Other general topics in the subject files include: discussions concerning all aspects of ornithology, United States foreign policy, American history, science, philosophy, the writer's relationship with his publisher, outer space colonization, wildlife conservation, nuclear weapons, and politics.
The lecture and article series include: ad-hoc lectures, lectures concerning " America and the World Since 1945" given at the Bologna Center of the Johns Hopkins University, "A Layman's Guide to Nuclear Power," a lecture concerning the "Role of Concepts in International Relations," miscellaneous book reviews, lectures, and talks, newspaper articles, notes, ideas, fragments, miscellaneous printed articles, a seminar on strategic studies regarding the concept of a limited war in the nuclear age, and "Truth, Freedom and the Academic Vocation."

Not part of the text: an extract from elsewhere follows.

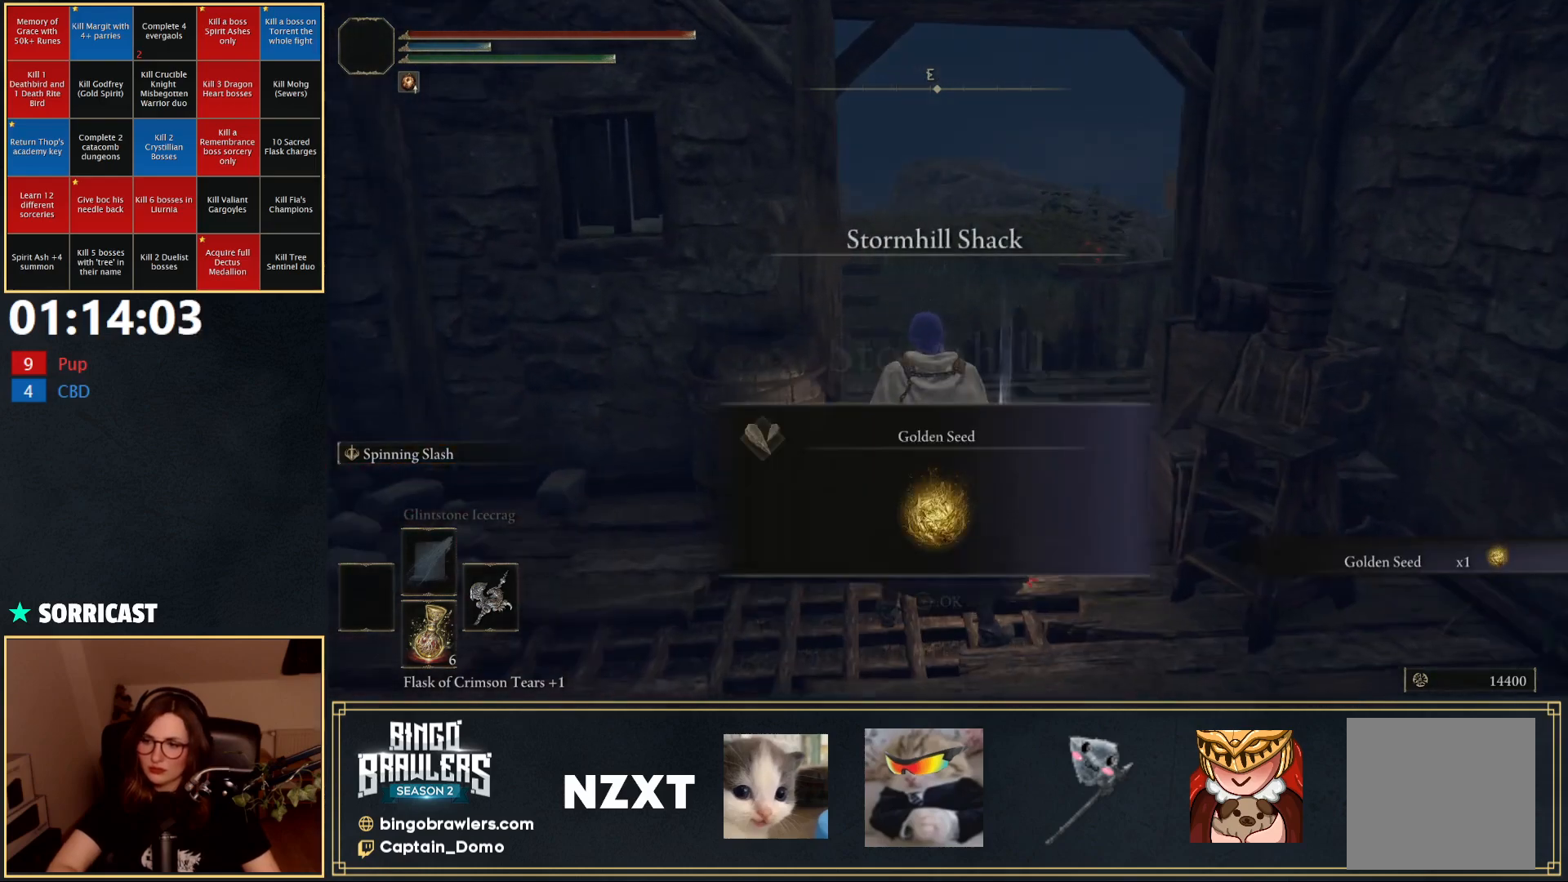
{"buttons": ["SELECT"], "left_stick": "center", "right_stick": "center", "events": [[50, "Y", "up"], [117, "Y", "down"], [200, "Y", "up"], [333, "SELECT", "down"]]}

This collection arrived in good order at the Library in European classeurs and manila envelopes, with the contents of each clearly labeled by the donor. Those files pertaining to a single subject are in reverse chronological order and those containing alphabetical correspondence are arranged by the last name of the correspondent, thus preserving the original order imposed by Mr. Louis J. Halle, Jr. .
The three series established for these papers are: 1) Alphabetical Correspondence, 2) Topical Correspondence, and 3) Lectures and Articles, although some lectures and articles are scattered throughout the collection.